Task material:
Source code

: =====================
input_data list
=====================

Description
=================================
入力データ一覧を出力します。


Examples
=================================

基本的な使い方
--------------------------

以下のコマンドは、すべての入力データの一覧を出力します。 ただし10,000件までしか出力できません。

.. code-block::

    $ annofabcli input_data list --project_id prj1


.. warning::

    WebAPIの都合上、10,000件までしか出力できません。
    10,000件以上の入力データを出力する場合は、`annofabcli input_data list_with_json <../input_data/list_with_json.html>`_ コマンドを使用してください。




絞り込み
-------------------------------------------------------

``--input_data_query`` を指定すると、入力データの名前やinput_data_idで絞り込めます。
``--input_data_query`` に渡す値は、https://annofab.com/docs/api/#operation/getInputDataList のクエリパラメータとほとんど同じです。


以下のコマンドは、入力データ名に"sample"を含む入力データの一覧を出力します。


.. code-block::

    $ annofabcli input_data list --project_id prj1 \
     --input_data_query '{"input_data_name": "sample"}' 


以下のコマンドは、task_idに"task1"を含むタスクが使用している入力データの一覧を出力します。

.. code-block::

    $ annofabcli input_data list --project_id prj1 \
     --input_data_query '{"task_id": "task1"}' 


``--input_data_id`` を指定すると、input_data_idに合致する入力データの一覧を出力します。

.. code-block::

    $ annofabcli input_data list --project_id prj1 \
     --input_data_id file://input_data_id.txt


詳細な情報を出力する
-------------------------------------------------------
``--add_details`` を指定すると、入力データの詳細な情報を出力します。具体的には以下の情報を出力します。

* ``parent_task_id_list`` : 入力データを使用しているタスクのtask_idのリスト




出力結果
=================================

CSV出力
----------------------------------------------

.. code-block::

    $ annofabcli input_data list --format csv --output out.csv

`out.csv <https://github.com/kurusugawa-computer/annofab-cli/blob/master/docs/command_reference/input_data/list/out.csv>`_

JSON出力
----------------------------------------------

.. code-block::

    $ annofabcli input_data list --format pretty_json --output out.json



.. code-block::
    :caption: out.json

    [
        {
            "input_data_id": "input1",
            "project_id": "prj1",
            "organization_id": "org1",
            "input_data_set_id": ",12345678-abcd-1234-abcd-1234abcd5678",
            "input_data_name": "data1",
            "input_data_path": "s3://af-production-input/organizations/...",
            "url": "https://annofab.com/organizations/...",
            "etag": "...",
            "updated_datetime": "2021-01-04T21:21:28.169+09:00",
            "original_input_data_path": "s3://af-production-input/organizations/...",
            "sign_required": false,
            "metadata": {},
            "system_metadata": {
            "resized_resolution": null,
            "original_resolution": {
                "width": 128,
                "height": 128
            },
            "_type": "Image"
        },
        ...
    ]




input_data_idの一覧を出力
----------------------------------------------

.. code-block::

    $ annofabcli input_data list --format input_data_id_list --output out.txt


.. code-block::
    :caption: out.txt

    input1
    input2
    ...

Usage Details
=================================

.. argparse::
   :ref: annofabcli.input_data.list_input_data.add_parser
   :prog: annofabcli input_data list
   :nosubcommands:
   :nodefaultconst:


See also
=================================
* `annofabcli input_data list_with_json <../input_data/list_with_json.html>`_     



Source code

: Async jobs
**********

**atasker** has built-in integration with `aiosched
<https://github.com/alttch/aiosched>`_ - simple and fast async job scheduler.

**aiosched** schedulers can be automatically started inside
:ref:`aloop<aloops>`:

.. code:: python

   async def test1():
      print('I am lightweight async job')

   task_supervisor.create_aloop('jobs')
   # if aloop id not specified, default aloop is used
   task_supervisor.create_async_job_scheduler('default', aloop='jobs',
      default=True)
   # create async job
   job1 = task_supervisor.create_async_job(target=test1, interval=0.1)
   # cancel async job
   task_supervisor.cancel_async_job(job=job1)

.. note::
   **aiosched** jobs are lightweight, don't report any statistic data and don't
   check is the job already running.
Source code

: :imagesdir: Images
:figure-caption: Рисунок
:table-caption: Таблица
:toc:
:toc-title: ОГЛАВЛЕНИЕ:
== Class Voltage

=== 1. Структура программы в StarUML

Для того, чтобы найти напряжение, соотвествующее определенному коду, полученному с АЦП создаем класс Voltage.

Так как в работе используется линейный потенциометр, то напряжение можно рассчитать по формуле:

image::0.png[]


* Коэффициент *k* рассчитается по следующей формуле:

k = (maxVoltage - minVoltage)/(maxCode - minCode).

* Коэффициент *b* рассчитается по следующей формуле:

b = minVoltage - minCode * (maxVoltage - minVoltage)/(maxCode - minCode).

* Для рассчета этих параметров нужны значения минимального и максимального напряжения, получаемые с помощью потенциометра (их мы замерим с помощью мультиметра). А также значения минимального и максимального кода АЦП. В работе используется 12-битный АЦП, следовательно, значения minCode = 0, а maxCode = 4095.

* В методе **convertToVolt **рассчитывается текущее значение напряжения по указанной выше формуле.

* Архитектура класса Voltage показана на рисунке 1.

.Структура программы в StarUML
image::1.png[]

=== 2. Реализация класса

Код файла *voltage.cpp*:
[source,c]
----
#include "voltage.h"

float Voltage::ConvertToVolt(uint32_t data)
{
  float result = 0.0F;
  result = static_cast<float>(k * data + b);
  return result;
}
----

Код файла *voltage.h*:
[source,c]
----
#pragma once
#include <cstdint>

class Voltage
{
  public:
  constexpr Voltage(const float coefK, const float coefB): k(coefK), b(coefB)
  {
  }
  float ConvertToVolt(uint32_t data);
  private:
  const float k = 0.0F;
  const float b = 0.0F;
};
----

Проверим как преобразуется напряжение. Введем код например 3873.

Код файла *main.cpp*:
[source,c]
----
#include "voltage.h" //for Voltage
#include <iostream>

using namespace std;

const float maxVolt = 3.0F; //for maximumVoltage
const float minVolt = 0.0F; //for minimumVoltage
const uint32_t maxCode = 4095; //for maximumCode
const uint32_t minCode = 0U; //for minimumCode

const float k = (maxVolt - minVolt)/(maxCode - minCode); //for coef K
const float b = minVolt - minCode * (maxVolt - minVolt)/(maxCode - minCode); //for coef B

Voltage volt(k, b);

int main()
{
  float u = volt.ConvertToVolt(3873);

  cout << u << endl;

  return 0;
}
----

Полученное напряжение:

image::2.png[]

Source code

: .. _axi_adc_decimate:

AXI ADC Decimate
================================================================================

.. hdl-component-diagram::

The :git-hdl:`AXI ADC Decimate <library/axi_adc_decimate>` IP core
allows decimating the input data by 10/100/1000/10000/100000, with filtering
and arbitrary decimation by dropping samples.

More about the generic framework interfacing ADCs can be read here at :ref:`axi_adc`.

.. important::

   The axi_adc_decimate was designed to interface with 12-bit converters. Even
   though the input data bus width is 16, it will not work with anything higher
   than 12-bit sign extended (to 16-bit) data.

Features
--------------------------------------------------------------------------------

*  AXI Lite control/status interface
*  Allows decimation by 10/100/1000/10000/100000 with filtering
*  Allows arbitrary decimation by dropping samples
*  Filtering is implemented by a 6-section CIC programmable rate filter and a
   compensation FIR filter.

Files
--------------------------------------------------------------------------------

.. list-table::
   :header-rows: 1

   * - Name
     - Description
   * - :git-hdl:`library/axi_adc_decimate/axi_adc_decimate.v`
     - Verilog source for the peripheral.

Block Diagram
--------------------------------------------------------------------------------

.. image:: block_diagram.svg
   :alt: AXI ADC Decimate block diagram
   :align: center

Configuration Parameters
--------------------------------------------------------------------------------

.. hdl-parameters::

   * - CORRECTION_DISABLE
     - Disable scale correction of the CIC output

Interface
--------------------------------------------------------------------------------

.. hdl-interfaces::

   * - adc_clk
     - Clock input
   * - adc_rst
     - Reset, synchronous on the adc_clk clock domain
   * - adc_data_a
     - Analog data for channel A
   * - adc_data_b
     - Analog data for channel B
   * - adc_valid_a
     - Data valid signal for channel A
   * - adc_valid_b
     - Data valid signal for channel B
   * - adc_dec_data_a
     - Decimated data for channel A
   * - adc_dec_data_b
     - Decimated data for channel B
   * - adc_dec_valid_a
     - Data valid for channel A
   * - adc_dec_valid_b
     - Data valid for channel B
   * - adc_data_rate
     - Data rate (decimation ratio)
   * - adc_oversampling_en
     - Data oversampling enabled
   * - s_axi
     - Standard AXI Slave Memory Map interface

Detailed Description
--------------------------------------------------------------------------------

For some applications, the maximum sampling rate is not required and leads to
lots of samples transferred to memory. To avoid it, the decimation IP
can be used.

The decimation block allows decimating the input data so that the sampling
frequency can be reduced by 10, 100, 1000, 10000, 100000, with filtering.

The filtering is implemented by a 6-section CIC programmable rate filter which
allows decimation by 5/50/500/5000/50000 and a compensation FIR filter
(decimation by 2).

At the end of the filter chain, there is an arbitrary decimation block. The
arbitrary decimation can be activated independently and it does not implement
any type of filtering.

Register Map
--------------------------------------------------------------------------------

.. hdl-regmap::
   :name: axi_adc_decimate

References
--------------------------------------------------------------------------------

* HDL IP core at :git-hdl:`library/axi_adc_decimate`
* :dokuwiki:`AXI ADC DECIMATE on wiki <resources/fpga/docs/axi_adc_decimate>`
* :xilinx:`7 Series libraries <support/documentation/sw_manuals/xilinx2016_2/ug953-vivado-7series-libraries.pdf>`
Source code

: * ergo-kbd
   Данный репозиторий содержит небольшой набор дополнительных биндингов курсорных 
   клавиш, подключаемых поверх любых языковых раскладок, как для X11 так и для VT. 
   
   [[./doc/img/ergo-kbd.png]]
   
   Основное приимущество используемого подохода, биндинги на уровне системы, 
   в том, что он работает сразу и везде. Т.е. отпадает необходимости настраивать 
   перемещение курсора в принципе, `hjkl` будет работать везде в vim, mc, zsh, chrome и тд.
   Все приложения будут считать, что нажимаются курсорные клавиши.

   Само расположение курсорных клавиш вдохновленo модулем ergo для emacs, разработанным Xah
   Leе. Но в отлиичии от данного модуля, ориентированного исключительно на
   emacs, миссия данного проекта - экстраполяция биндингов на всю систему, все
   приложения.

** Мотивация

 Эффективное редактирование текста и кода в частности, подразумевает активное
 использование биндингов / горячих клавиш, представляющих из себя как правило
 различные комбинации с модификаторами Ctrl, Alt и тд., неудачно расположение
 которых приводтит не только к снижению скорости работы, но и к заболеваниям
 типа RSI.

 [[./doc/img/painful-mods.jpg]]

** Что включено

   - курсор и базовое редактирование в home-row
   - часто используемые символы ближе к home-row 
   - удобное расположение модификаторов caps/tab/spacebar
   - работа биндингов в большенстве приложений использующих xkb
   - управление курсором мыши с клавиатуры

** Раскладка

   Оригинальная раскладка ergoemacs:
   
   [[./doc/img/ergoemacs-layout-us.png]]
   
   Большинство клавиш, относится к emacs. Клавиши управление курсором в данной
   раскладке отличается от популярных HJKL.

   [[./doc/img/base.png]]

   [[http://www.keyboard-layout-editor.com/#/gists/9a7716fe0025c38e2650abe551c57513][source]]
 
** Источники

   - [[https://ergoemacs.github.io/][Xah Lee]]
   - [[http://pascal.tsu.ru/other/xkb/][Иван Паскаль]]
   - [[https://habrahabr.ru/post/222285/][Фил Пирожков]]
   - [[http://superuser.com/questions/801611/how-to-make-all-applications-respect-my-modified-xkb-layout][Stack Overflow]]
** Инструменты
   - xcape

Task description: Given the records above, return exactly the lines starting at the line containing "перемещение курсора в" and ending at the line containing "[[./doc/img/ergoemacs-layout-us.png]]", including both.

Response:
   перемещение курсора в принципе, `hjkl` будет работать везде в vim, mc, zsh, chrome и тд.
   Все приложения будут считать, что нажимаются курсорные клавиши.

   Само расположение курсорных клавиш вдохновленo модулем ergo для emacs, разработанным Xah
   Leе. Но в отлиичии от данного модуля, ориентированного исключительно на
   emacs, миссия данного проекта - экстраполяция биндингов на всю систему, все
   приложения.

** Мотивация

 Эффективное редактирование текста и кода в частности, подразумевает активное
 использование биндингов / горячих клавиш, представляющих из себя как правило
 различные комбинации с модификаторами Ctrl, Alt и тд., неудачно расположение
 которых приводтит не только к снижению скорости работы, но и к заболеваниям
 типа RSI.

 [[./doc/img/painful-mods.jpg]]

** Что включено

   - курсор и базовое редактирование в home-row
   - часто используемые символы ближе к home-row 
   - удобное расположение модификаторов caps/tab/spacebar
   - работа биндингов в большенстве приложений использующих xkb
   - управление курсором мыши с клавиатуры

** Раскладка

   Оригинальная раскладка ergoemacs:
   
   [[./doc/img/ergoemacs-layout-us.png]]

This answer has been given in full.